Кондитер Ивана Грозного (СИ). Страница 6



Силён.

— Так, батюшка келарь, — согласился я. — У нас говорили — «человеко-час», сиречь один час человеческого труда.

— «Человеко-час», — попробовал он термин на вкус и улыбнулся — понравилось. — У нас на Руси, Гелий, понимания в головах хоть отбавляй, а слова такие ладные придумывать умеем плохо.

— Не греческое оно, — улыбнулся я в ответ.

Наше, но из будущего.

— С Запада далекого, — продолжил врать монаху в глаза, что немного стыдно, но Бог, надеюсь, простит. — У них там, у католиков, всё по-другому: людей много, посему отношение к ним не нашему, Православному, чета — вроде и не раб, а вроде и за человека не держат. Этакий инструмент, как они сами говорят — «средство производства». Все у них там посчитано и учтено, и труд людской — в первую очередь.

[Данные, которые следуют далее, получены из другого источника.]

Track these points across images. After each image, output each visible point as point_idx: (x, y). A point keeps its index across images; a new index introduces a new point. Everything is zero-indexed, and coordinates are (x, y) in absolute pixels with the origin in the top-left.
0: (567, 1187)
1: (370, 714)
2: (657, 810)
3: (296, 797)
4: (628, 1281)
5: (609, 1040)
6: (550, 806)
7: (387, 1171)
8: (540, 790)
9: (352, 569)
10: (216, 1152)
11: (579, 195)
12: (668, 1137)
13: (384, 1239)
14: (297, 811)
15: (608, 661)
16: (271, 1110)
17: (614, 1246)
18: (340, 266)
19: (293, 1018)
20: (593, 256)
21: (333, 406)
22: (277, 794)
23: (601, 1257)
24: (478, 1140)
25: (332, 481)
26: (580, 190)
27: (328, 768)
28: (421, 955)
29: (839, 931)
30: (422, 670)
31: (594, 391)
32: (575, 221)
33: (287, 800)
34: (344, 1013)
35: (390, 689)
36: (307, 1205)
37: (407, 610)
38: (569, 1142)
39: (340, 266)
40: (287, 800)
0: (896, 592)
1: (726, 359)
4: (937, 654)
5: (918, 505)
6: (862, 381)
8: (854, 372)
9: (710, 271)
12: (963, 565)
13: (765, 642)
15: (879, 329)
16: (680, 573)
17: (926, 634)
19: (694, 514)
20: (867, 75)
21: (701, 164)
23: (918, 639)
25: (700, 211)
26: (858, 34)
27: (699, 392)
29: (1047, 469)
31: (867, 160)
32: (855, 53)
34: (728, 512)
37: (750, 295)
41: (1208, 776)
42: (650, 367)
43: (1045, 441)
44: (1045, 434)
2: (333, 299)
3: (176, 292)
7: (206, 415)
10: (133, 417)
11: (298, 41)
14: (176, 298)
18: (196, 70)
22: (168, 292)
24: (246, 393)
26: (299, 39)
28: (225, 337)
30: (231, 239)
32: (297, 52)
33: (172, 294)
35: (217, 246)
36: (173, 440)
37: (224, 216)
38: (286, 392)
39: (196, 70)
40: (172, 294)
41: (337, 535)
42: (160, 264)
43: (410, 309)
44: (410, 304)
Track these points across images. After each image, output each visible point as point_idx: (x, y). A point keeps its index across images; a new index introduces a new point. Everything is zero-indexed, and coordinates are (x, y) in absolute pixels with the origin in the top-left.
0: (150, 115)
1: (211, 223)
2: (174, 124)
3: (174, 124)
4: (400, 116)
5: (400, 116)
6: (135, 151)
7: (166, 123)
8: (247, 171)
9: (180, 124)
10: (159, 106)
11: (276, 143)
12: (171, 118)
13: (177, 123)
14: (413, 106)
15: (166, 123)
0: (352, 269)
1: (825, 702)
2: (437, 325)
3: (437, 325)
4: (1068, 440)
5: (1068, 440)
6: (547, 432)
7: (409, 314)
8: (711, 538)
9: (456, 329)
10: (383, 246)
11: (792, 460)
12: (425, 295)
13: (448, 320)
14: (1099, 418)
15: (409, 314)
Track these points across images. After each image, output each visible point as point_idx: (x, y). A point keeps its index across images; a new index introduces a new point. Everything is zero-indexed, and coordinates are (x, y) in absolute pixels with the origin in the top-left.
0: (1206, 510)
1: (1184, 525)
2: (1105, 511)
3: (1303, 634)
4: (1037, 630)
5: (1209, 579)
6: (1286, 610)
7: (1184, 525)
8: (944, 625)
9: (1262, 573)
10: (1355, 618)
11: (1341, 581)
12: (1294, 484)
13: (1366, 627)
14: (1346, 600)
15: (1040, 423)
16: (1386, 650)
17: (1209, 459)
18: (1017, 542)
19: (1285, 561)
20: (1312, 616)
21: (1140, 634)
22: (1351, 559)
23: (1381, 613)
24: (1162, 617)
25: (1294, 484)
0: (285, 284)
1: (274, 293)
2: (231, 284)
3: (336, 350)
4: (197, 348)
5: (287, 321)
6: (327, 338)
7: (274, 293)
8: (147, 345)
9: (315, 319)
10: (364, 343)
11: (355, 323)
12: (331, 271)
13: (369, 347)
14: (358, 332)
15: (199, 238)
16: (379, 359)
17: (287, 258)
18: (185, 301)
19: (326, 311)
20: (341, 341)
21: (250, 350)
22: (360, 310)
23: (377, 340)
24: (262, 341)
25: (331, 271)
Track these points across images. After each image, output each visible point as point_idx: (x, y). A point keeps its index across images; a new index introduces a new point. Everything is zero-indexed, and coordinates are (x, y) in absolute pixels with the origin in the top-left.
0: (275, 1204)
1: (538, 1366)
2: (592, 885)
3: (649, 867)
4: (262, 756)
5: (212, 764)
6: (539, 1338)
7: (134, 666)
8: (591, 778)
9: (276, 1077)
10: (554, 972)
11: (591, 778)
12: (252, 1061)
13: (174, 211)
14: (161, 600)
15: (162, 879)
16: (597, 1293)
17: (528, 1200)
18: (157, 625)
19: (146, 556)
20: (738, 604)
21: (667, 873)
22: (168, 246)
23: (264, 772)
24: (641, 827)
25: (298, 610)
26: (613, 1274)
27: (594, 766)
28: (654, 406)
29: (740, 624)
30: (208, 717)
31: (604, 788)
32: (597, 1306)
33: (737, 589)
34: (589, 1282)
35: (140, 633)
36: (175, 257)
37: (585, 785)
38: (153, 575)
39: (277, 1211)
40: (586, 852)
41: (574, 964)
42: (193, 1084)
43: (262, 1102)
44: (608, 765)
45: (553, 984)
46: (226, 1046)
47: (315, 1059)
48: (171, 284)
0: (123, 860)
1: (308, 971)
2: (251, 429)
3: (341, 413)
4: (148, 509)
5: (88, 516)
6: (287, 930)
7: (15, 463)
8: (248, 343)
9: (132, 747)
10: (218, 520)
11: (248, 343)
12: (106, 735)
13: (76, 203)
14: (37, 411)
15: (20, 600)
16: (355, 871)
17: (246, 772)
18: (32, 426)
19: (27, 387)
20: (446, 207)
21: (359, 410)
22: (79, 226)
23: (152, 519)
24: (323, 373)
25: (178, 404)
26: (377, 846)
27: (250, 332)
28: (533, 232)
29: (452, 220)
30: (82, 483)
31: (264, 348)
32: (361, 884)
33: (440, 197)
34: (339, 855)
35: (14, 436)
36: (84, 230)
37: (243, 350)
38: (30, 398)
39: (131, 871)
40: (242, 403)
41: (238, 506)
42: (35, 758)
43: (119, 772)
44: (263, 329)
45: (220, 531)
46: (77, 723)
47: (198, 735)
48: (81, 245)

— Оттого и «человеко-час», — заинтересованно кивнул батюшка келарь, которому, судя по живо бегающим глазам и позе, разговор очень нравился. — Интересно подметил, — признался в этом напрямую. — Настоятель наш с поручением от Церкви в самый Стокгольм плавал, схожее рассказывал.

Слова келаря меня удивили — ну где монастырь в сотне верст от Москвы и где Стокгольм? С другой стороны, пора перестать воспринимать окружающую реальность через призму учебников: Русь не только воюет, но и активно взаимодействует с «зарубежными партнерами» другими методами: дипломатией, торговлей и культурно-религиозными связями. В самом деле, почему бы уважаемому игумену не сплавать в Швецию на какой-нибудь религиозный симпозиум?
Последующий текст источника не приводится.